Oh and another thing. Ruby currently uses a cooperative multi-threading model, so life isn't quite as unpredictable in that world as you're implying.

Go pick on Java or C# instead. :-)


Steve Jones said...

Correct me if I'm wrong, but current RoR isn't actually thread safe even though it has a multi-threaded model. Java had a bug around memory management that was only fixed in Java SE 5 (and Doug Lea claimed he didn't understand the fix apparently!). Its a very hard area and people appear to have forgotten that.

I don't think Ajax callbacks are any more risky than standard HTTP callbacks, its just that Ajax can create quite a few more of them.

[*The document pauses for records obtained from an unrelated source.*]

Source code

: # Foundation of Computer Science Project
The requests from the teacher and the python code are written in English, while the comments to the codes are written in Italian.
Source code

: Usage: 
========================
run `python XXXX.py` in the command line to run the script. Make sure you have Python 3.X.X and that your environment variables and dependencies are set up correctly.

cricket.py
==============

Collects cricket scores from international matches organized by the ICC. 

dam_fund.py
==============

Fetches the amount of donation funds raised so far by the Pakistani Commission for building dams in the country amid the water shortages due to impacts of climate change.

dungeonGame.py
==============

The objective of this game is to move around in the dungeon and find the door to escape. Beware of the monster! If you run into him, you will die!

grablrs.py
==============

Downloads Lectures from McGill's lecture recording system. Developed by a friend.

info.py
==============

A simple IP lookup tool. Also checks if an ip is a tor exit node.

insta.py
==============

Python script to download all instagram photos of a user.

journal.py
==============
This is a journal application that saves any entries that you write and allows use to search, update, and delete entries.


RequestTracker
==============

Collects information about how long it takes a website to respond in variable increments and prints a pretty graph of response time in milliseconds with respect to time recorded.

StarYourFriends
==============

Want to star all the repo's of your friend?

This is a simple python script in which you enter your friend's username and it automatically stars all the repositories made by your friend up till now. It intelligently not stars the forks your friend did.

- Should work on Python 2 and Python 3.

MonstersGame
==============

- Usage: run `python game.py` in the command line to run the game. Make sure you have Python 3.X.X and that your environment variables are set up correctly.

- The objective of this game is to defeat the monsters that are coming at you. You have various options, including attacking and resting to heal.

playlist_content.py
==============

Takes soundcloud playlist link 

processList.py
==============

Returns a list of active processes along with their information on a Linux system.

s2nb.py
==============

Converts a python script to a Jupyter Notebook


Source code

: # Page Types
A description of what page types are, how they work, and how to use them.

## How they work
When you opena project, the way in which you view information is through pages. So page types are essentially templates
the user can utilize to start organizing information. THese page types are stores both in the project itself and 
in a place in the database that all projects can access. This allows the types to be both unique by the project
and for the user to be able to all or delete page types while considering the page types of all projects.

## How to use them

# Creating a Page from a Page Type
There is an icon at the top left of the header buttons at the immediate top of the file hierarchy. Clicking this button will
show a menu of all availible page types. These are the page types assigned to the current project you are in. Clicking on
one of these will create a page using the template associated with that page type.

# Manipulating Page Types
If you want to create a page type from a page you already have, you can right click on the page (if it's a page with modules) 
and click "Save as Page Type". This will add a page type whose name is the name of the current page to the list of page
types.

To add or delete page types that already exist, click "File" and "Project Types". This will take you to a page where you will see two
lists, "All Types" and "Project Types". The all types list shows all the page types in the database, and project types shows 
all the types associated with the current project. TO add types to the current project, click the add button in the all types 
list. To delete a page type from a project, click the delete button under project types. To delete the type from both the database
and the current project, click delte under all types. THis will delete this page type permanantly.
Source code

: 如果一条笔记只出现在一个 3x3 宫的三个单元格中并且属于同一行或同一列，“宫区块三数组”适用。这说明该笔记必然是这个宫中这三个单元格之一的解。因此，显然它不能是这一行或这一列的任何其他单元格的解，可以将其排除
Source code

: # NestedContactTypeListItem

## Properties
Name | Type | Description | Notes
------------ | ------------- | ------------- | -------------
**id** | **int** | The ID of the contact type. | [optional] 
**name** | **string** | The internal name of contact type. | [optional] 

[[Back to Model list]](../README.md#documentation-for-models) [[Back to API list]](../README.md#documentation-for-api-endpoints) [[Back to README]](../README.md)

If you have to do Rails stuff, why not at least do Grails so its running on a safe platform :)

Anonymous said...

There may be concurrency bugs in RoR (it's software, right) but fundamentally it's thread-safe. If it wasn't then lots of highly-used RoR-based websites would break. Which they don't.

Grails is interesting... but RoR is nicer to use simply because of its Ruby foundation. Ruby allows you inside the language in a way you might think is very new. Except that the ideas are very old: Smalltalk and LISP should have set the world ablaze back in the 60s and 70s instead of damn BASIC and C (don't get me started on C++).